British scientists have found a new way for these microscopic critters to become a power source.
That’s right, the mobile phone battery of the future might be powered by bacteria. Colonies of bacteria will activate what have been described as microscopic “windfarms”. This could provide an entirely new source of power for smartphones, tablets and other mobile gadgets.
The idea of biologically driven power plants for small and yet powerful mobile gadgets is promising.
At the moment, this mobile phone battery concept remains in the computer simulation phase. Still, it is highly promising and looks to have some considerable potential. Within the simulations, the British researchers were able to prove that the “chaotic swarming” of bacteria could be converted into an organized process. This would let the bacteria turn cylindrical rotors.

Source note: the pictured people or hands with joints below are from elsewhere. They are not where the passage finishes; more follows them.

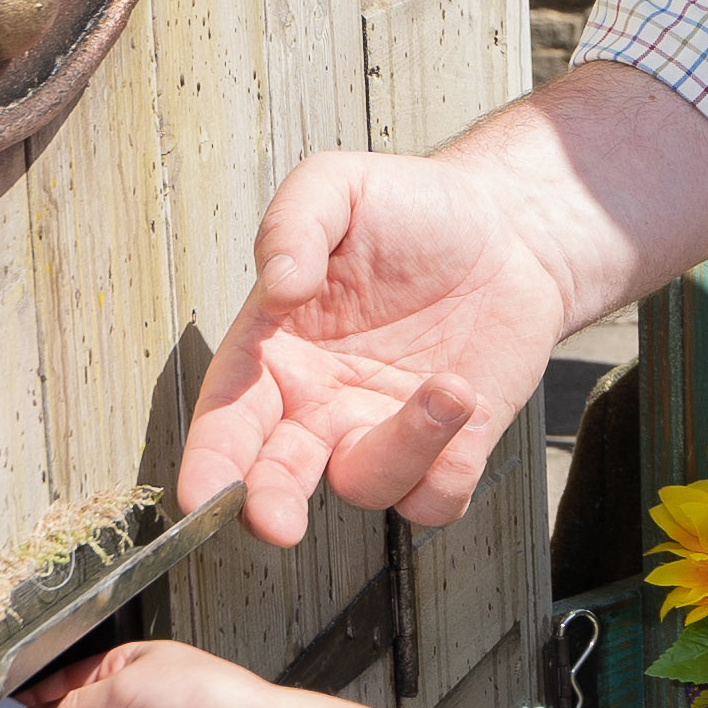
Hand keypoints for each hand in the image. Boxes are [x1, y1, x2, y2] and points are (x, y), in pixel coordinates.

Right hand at [176, 149, 576, 544]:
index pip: (226, 419)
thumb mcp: (338, 187)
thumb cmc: (412, 209)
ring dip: (403, 449)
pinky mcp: (448, 449)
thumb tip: (277, 288)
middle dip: (268, 507)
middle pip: (276, 479)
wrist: (508, 228)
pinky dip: (448, 467)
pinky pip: (435, 497)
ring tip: (447, 388)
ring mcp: (382, 430)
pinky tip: (466, 399)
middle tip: (278, 520)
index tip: (199, 494)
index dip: (209, 462)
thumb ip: (292, 225)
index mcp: (276, 352)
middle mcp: (319, 404)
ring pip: (367, 485)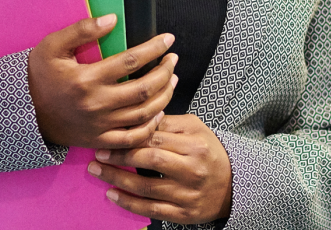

With the bacteria driving the rotors, a steady power source would result.
According to Oxford University physicist, Dr. Tyler Shendruk, “Many of society’s energy challenges are on the gigawatt scale, but some are downright microscopic.” Dr. Shendruk added “One potential way to generate tiny amounts of power for micro machines might be to harvest it directly from biological systems such as bacteria suspensions.”
Though this mobile phone battery technology is not yet available, it provides a glimpse into the future.
At the moment, smartphone batteries fall short of the needs of many consumers. Moreover, forgetting to recharge a smartphone overnight can be detrimental to the next day. Many people swear by the use of high capacity battery packs. These portable mobile chargers make it possible for smartphones to be recharged in a bag or pocket.
However, as handy as those mobile gadgets are, the ideal would be to have improved built-in batteries in the first place. For this reason, scientists are looking to transform the rechargeable battery world through new and unique discoveries and technologies.
In this case, swimming bacteria typically swarming in disorganized living flows can achieve more orderly movement. Using a lattice of 64 symmetric microscopic rotors, bacteria was found to naturally and spontaneously organize so their swarm would spin in an opposite direction to an adjacent one. The research was published in the Science Advances journal.